(Beginning of RECORDS SHOWN)

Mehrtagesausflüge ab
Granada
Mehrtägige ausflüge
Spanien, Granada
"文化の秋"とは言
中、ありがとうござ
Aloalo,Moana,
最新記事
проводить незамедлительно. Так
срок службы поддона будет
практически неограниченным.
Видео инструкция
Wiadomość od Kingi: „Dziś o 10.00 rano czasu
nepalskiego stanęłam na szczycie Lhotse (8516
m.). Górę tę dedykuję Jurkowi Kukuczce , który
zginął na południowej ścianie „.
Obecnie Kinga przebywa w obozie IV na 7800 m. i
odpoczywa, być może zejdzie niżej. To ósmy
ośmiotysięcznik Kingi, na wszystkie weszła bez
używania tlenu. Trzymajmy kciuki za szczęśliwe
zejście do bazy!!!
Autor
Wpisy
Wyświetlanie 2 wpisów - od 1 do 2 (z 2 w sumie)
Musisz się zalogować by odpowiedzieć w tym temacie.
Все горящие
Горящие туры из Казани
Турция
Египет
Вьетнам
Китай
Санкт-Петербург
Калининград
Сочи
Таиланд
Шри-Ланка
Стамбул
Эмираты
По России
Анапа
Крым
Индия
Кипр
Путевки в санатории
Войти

(End of RECORDS SHOWN)
(Beginning of RECORDS SHOWN)

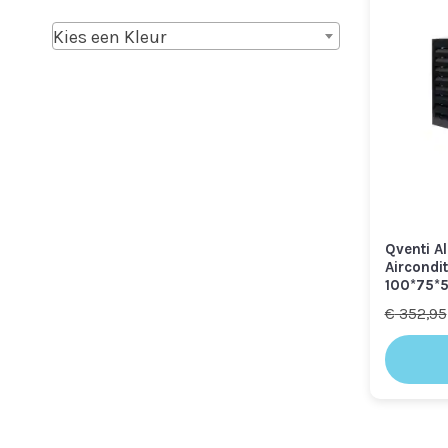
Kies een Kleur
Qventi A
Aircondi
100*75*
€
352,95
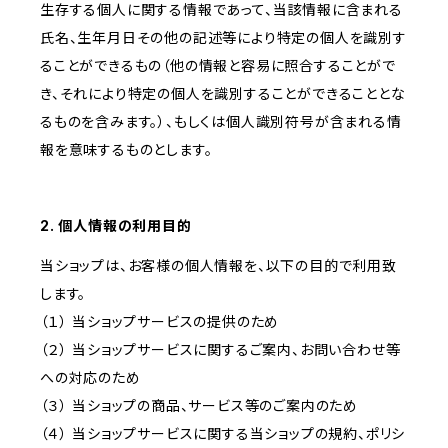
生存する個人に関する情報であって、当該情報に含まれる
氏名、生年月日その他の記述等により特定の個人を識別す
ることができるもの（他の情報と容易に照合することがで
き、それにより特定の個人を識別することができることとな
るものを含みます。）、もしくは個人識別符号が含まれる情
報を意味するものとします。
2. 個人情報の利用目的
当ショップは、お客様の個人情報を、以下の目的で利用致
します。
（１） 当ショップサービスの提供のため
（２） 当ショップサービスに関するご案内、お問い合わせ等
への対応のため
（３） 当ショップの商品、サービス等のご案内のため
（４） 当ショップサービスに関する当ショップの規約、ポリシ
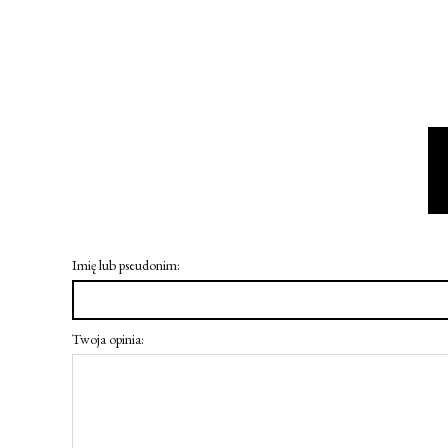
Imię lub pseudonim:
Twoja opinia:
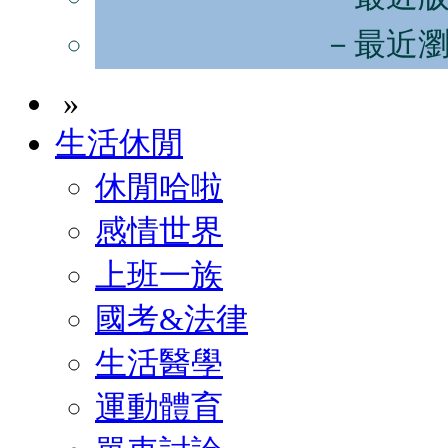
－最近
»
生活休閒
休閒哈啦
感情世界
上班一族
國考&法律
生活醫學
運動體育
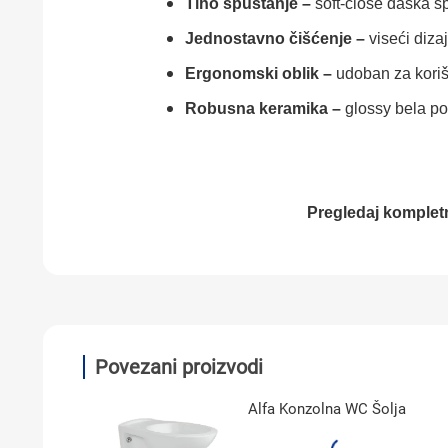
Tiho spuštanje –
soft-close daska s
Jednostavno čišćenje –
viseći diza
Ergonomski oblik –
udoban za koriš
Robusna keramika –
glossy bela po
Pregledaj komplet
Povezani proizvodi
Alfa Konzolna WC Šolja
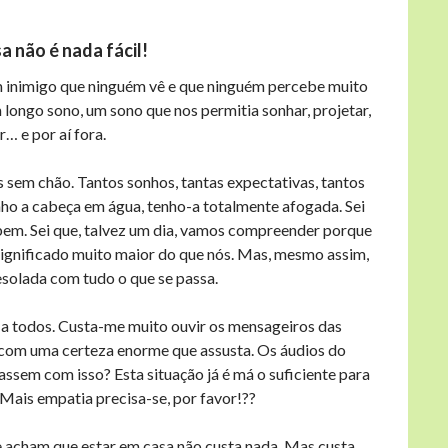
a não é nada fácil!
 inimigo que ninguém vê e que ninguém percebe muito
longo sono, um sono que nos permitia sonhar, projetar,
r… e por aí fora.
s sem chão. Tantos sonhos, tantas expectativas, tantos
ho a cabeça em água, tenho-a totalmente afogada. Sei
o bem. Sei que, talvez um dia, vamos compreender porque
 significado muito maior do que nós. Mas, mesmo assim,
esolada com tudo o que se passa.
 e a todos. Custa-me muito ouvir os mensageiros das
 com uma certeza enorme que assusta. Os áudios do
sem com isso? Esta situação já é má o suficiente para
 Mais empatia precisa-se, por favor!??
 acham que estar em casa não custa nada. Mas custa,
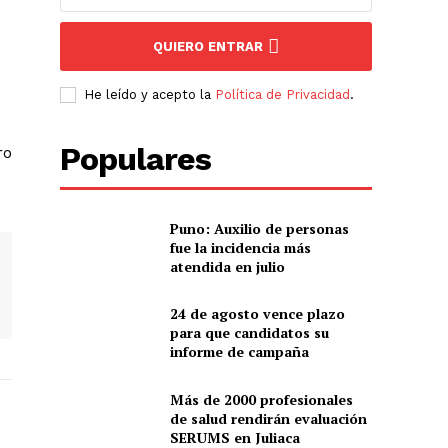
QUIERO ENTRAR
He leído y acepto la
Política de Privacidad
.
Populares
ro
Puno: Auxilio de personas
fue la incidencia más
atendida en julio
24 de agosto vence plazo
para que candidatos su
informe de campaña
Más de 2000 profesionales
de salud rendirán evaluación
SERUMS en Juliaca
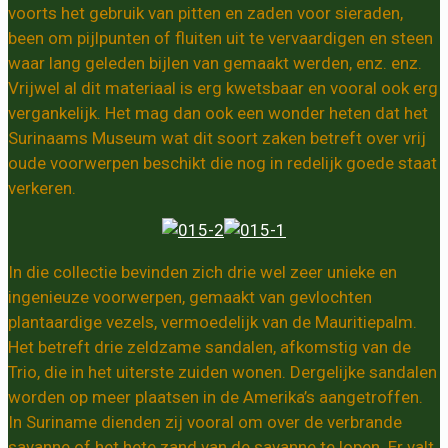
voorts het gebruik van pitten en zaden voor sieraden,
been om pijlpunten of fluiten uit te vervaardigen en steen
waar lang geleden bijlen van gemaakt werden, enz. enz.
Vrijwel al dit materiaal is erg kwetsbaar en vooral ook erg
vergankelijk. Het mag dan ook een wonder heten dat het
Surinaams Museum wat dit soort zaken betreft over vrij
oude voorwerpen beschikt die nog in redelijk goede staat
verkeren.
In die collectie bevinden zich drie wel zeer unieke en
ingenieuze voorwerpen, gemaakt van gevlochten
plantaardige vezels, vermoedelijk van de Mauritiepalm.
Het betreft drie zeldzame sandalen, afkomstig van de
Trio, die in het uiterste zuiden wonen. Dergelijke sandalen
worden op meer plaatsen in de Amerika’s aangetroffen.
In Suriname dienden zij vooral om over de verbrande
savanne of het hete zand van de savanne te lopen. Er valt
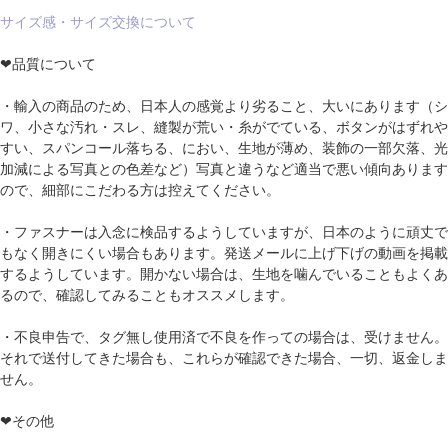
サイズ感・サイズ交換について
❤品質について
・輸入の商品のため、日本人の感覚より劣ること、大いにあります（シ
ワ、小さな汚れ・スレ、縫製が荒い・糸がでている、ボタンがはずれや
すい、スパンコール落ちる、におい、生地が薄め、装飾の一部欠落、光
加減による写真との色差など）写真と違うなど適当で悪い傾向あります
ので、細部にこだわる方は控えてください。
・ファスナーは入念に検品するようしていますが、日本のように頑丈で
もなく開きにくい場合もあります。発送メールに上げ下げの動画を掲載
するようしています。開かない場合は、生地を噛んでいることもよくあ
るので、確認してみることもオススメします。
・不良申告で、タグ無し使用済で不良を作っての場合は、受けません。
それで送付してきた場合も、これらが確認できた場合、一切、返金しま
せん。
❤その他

(End of RECORDS SHOWN)

## WORK ITEM
Copy out, unchanged, the lines of the listing from the one containing "Tiho spuštanje –" through the one containing "SERUMS en Juliaca", both included. Leave the pictures out of your answer.

## ANSWER TO THE EXERCISE
Tiho spuštanje –
soft-close daska s
Jednostavno čišćenje –
viseći diza
Ergonomski oblik –
udoban za koriš
Robusna keramika –
glossy bela po
Pregledaj komplet
Povezani proizvodi
Alfa Konzolna WC Šolja
a não é nada fácil!
 inimigo que ninguém vê e que ninguém percebe muito
longo sono, um sono que nos permitia sonhar, projetar,
r… e por aí fora.
s sem chão. Tantos sonhos, tantas expectativas, tantos
ho a cabeça em água, tenho-a totalmente afogada. Sei
o bem. Sei que, talvez um dia, vamos compreender porque
 significado muito maior do que nós. Mas, mesmo assim,
esolada com tudo o que se passa.
 e a todos. Custa-me muito ouvir os mensageiros das
 com uma certeza enorme que assusta. Os áudios do
sem com isso? Esta situação já é má o suficiente para
 Mais empatia precisa-se, por favor!??
 acham que estar em casa não custa nada. Mas custa,
QUIERO ENTRAR
He leído y acepto la
Política de Privacidad
.
Populares
ro
Puno: Auxilio de personas
fue la incidencia más
atendida en julio
24 de agosto vence plazo
para que candidatos su
informe de campaña
Más de 2000 profesionales
de salud rendirán evaluación
SERUMS en Juliaca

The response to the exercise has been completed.